** Document passage **
On 10 June when we arrived at our apartment in Florence our host presented us with a map and some visiting suggestions. Among other things, he recommended that he have dinner at Santo Spirito, which is a plaza where people hang out at night and there are also restaurants there. We decided to go there that night.
Fabian was walking slow but seemed to be improving, and wanted to walk. Our apartment was just outside the Accademia, so we walked south to the the Duomo and Baptistry. The Duomo was striking for how loud the color and decorations were, and for the size of the thing. It dominates the city and can be seen from anywhere, as it seems there is a building code that prevents any structure from rising above the base of the dome.
When we arrived at the plaza it was crowded. It was 11pm and the restaurants had one-hour waits for outdoor seating where the music and crowds were. We wanted to eat immediately, and found a restaurant called Tomare which seemed like it had vegan options and which could seat us. This was a noodle restaurant advertising contemporary presentations of traditional Italian meals.
We asked for “vegano”, “vegetariano”, “senza animali”, “senza formaggio”, and “senza latte”, which I thought would cover things. In the end, there was only one item on the menu which was available to us, which was noodles with vegetables. We both ordered that as the only possibility. We should have said “senza uova”, because eggs were served on top. Fabian was a sport and put them aside because it was almost midnight and we wanted to eat. We try hard to avoid any animal product and this might have been the first time that we compromised by removing the animal product from the food. After the food the waiter offered limoncello, and we had some. It seems that many restaurants here offer limoncello after meals. We wandered a bit in the plaza with the crowd and went home. The city has a lot to see at midnight and is pleasantly walkable.
On Saturday June 11 we woke up late and looked outside. At the Accademia, the line was slow to move and was very long. I presumed that the line would be simliar at the Uffizi. We had not made reservations and did not want to pay for the local pass to these and other museums, so we resolved to visit these two most popular museums first thing on other mornings by coming a bit before each opened to avoid lines.

** Supplied information **

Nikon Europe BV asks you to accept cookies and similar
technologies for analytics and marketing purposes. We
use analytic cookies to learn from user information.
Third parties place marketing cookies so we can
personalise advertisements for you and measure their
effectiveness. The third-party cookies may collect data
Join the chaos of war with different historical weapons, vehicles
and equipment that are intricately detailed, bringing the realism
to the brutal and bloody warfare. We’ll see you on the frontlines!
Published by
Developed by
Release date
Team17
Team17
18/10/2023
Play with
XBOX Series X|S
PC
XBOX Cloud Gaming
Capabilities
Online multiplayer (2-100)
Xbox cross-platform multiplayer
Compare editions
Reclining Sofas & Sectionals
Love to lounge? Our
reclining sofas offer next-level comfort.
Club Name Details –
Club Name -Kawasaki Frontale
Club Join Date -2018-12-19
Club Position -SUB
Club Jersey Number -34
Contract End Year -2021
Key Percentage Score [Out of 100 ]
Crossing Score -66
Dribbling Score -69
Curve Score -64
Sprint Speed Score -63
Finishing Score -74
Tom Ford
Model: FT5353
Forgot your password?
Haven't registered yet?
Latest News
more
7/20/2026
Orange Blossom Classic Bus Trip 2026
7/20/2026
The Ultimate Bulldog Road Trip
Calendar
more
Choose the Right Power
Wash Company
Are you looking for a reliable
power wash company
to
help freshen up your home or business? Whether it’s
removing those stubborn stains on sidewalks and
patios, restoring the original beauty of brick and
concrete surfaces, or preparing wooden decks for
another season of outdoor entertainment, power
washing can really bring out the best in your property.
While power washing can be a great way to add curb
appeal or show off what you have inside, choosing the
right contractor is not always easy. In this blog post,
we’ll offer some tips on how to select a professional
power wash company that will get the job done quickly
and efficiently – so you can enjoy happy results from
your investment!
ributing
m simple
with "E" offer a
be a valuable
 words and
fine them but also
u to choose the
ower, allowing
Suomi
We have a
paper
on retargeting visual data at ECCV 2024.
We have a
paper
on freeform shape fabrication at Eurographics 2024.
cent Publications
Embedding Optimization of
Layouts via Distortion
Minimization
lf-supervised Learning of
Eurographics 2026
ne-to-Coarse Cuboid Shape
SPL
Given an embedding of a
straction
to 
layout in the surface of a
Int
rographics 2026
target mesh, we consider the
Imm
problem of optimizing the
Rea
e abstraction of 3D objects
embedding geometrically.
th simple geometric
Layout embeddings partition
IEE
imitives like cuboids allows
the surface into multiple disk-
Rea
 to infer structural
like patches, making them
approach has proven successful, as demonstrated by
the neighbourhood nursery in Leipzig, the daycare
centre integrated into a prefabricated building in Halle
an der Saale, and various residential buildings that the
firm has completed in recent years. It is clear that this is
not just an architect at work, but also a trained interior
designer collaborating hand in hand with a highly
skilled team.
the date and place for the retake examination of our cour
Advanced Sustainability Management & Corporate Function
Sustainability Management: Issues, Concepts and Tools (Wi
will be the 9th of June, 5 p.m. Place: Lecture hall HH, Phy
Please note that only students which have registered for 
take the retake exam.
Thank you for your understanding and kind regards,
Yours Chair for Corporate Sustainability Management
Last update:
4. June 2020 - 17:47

** Work to complete **
From the Florence travel account, write out the passage starting with "We asked for" and going on through "is pleasantly walkable.", swapping "limoncello" for "grappa".

** Solution for this exercise **
We asked for “vegano”, “vegetariano”, “senza animali”, “senza formaggio”, and “senza latte”, which I thought would cover things. In the end, there was only one item on the menu which was available to us, which was noodles with vegetables. We both ordered that as the only possibility. We should have said “senza uova”, because eggs were served on top. Fabian was a sport and put them aside because it was almost midnight and we wanted to eat. We try hard to avoid any animal product and this might have been the first time that we compromised by removing the animal product from the food. After the food the waiter offered grappa, and we had some. It seems that many restaurants here offer grappa after meals. We wandered a bit in the plaza with the crowd and went home. The city has a lot to see at midnight and is pleasantly walkable.